Extreme examples include Denmark and Belgium where every-day gym users are subject to drug testing regimes with punitive implications (Christiansen, 2011; van de Ven & Mulrooney, 2014, 2017; van de Ven, 2016). Furthermore, a number of countries (e.g. Australia, Sweden, and the US) have rescheduled steroids so that their production, sale and even consumption come with increasingly harsh penalties (van de Ven & Mulrooney, 2014). For example, increased attention on violence in Sydney’s (Australia) night time economy formed part of the arguments which led to a raft of legislative changes including rescheduling steroids as a schedule I drug. This means steroids are now classed alongside heroin, cocaine and ice in the highest category of dangerous illicit drugs (van de Ven, Dunn, & Mulrooney, 2018a). As evidenced in other drug markets (e.g. Caulkins & Reuter, 2006; Lenton & Heale, 2000; Volkow, Poznyak, Saxena, Gerra, & Network, 2017), this repressive approach of criminalizing use has resulted in its own set of harms such as subjecting users to prison or felony convictions, as happens in some jurisdictions, which can destroy a person’s employment and educational opportunities, adversely impacting their own lives and the lives of their families.

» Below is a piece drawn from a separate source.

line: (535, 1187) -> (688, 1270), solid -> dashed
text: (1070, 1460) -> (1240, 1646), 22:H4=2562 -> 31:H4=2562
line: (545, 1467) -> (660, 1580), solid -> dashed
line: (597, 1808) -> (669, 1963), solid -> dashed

Furthermore, even where harm reduction initiatives are advanced, the narrative of harm surrounding steroids leads to the natural conclusion that these drugs need to be controlled if not by the threat of punishment than at least by making them more difficult to access. The issue with this, as much research has shown (e.g. Caulkins & Reuter, 2006), is that where there is demand there is supply and so users continue to consume, however, their sources and consumption practices are clandestine instead of medically regulated (Fincoeur, van de Ven, & Mulrooney, 2015). Indeed, many of the health harms so central to the narrative of harm could be more easily discovered by adopting a public health-oriented model of addressing the issue of steroid consumption. For instance, by not accepting the pleasurable effects or low risks of using certain pharmaceuticals, healthcare providers may be dissuaded from providing medical services to people who choose to continue their drug use for non-medical reasons. Importantly, many users know harm is only part of the story and so the primary definers of “the steroid problem” may lose credibility. Thus, it is perhaps not surprising that steroid users tend to report rather negative experiences in their interactions with medical professionals (Dunn, Henshaw, & McKay, 2016; Hope et al., 2013; Zahnow, McVeigh, Ferris, & Winstock, 2017). This is particularly relevant when it comes to attempting to engage users in harm reduction practices.

5. Conclusion

This commentary should not be read as an attempt to deny any harmful properties nor to promote the use of these substances. Rather, our intention is to question and critique the dominance of the narrative of harm, in light of a more nuanced appraisal of the evidence, and, most importantly, to highlight that in over-stating the dark side of steroids a skewed narrative has emerged which has the potential to increase harms in the name of public protection. The failure of the media, politicians and some academics to report this more complex and nuanced picture, focusing instead on isolated case reports of harms and tragedies, misinforms the public and policy-makers. This understandably directs the dialogue and policy into punitive territory and sows’ mistrust in those with otherwise benevolent intentions. Alternatively, we argue, that a more realistically balanced approach to these drugs, absent from morality and sensationalism, considerate of the users’ perspective and backed by scientific research, increases the capacity to reduce evidenced harms. Indeed, while there is evidence to suggest steroids are harmful, the dominant narrative of harm often fails to consider questions around the relative nature of harms and to weigh such risks against the pleasures derived from use. As such, it will help us to inject pleasure into the discourses on steroid use and its regulation, to have rational and critical debates on achieving pleasure while minimizing established associated risks, something that is particularly important in a world that appears increasingly willing and indeed eager to explore the opportunities for human enhancement.